Hospital subterráneo en Kukes

Descripción
Un amplio sistema ramificado de túneles con una extensión total de aproximadamente 600 por 200 metros. Estaba previsto que funcionara como hospital protegido en caso de guerra. Las inscripciones halladas en el hormigón datan de 1983. Todos los túneles fueron completados y se levantaron estructuras permanentes, pero nunca se instaló ningún equipamiento.

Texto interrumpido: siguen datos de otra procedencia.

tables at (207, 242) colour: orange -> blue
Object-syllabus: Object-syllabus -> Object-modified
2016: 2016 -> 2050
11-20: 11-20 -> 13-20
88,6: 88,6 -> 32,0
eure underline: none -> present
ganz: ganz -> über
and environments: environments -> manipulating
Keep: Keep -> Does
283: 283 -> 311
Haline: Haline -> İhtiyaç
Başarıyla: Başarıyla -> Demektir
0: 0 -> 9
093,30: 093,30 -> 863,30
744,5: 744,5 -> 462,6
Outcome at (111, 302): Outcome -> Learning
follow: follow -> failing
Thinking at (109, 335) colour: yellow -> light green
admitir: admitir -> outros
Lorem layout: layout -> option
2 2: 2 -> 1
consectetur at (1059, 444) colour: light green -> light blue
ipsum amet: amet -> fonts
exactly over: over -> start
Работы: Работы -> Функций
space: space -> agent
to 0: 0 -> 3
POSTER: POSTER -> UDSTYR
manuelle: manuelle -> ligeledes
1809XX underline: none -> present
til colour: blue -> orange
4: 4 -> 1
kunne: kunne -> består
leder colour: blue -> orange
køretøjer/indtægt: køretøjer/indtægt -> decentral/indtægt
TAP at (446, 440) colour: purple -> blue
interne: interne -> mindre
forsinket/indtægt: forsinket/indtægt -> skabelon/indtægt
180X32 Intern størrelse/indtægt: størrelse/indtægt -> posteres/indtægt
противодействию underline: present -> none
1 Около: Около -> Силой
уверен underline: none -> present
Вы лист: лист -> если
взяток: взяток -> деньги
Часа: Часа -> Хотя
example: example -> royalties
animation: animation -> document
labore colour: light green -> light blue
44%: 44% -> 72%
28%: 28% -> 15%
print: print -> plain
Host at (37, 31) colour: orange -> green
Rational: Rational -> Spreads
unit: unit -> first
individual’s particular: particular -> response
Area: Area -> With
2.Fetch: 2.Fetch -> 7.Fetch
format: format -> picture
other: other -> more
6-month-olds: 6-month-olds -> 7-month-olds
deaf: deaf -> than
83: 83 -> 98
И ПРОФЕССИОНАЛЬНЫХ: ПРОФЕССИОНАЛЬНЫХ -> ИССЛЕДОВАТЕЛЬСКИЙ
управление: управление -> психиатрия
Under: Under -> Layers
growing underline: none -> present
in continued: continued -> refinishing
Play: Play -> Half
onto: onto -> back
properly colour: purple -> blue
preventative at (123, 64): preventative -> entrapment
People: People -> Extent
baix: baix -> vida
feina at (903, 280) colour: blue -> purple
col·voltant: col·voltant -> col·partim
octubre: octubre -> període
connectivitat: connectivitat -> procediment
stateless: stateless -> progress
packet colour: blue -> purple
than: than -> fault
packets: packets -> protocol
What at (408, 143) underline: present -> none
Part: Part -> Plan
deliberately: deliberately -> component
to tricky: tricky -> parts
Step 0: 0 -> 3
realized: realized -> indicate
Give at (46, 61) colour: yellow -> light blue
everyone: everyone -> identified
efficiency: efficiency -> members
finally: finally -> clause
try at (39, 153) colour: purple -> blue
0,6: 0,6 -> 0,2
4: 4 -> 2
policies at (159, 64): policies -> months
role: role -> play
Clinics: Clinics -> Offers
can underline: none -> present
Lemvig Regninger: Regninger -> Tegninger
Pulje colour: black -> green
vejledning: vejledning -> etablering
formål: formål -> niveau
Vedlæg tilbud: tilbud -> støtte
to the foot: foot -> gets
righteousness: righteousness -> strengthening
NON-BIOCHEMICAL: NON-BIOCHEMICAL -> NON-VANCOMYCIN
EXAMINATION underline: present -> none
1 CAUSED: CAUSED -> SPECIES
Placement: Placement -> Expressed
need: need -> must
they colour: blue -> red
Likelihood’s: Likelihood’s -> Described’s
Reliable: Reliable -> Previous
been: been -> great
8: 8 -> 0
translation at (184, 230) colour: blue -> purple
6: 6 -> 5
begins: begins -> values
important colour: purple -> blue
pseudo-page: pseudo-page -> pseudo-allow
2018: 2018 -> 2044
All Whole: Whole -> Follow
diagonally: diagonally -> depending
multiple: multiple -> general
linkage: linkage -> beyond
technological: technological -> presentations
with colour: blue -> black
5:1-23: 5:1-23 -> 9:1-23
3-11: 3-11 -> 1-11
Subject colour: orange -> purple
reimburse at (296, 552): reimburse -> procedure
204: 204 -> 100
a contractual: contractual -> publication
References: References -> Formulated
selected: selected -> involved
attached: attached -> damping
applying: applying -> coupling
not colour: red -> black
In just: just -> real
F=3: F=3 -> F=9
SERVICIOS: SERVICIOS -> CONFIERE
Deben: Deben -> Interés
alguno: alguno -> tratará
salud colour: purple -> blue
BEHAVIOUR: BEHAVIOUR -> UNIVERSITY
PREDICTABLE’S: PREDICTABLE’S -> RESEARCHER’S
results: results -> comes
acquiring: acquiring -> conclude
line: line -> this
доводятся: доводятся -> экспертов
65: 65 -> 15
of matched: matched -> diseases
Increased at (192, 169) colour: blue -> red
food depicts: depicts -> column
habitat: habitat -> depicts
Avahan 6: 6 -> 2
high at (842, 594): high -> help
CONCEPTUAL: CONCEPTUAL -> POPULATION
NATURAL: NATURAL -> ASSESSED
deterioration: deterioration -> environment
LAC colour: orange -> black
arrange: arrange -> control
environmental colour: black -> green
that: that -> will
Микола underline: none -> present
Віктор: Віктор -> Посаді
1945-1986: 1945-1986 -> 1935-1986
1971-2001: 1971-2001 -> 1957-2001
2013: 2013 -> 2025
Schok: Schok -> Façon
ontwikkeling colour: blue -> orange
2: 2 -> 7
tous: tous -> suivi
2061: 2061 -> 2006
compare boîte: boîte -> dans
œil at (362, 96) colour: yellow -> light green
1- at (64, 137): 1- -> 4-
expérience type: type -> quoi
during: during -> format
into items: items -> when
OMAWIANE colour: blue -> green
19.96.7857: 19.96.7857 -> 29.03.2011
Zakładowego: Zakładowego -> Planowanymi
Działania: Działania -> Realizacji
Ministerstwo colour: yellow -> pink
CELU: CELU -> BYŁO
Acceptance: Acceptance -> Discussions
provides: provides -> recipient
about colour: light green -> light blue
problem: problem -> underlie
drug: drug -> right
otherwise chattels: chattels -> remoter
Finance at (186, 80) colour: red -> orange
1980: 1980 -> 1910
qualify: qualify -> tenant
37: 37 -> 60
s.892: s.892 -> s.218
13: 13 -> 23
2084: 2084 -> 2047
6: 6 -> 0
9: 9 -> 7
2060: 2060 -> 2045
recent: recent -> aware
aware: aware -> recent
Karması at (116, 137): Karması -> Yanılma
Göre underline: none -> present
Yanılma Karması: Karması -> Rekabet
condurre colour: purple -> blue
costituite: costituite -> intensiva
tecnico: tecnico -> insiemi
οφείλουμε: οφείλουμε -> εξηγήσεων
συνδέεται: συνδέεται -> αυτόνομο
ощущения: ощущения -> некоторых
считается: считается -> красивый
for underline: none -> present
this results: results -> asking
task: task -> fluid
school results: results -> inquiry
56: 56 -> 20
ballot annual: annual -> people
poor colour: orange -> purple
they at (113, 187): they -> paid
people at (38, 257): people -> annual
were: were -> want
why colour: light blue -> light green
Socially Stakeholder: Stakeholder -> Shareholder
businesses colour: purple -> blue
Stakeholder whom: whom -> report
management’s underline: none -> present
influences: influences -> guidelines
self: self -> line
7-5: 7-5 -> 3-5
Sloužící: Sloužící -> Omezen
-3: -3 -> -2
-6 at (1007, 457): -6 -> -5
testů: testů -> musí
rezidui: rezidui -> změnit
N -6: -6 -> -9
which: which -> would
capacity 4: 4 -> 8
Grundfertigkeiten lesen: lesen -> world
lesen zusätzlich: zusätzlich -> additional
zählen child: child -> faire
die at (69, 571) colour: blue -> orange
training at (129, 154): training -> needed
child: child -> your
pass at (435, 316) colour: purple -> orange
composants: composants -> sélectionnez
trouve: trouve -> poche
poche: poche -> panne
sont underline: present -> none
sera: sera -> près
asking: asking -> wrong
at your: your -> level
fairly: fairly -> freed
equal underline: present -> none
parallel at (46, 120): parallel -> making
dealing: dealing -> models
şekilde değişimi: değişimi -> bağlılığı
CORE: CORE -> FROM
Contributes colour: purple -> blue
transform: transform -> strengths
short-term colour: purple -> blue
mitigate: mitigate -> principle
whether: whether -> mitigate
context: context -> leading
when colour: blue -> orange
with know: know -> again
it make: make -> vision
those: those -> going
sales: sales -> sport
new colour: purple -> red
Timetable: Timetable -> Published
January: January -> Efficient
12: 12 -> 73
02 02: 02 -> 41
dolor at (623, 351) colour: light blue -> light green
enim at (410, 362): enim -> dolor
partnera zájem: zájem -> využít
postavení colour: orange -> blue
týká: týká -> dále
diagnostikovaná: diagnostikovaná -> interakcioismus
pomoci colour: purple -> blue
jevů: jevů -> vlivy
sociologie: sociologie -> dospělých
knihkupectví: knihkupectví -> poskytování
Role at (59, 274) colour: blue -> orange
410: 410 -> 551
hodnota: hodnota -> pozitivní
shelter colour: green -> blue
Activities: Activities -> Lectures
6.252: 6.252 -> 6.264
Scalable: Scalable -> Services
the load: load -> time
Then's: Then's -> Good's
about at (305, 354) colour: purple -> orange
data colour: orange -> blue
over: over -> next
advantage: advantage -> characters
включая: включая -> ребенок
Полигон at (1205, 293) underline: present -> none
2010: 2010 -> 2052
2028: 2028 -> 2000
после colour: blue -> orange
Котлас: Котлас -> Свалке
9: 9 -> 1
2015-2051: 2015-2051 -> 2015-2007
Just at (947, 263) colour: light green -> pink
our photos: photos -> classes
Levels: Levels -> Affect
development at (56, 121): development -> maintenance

Siete túneles anchos son cruzados en ángulo recto por otros dos túneles de igual anchura. Todos los túneles están divididos en secciones — que hacen las veces de salas hospitalarias — y son en general similares entre sí. Casi todas las paredes divisorias han sido derribadas por recolectores de chatarra. La instalación estaba concebida para albergar un generador diésel, para el que se construyó un bloque independiente, aunque el generador en sí nunca llegó a colocarse en su interior. Aún son visibles los lugares destinados a puertas blindadas, esclusas de descontaminación, aseos, cuartos de servicio y un depósito de agua, pero todo permanece inacabado. Una escalera cubierta de basura conduce al recinto de un hospital y a su sótano. Por las escaleras hay radiografías esparcidas, y tras las puertas que dan al sótano se escuchan voces humanas.
El objeto contaba originalmente con varias salidas. Actualmente son accesibles una salida al jardín de alguien, una al sótano del hospital y otra al patio del hospital. Las demás salidas están tapiadas o irremediablemente cubiertas de zarzas. Para acceder al lugar hay que saltar por encima de una verja.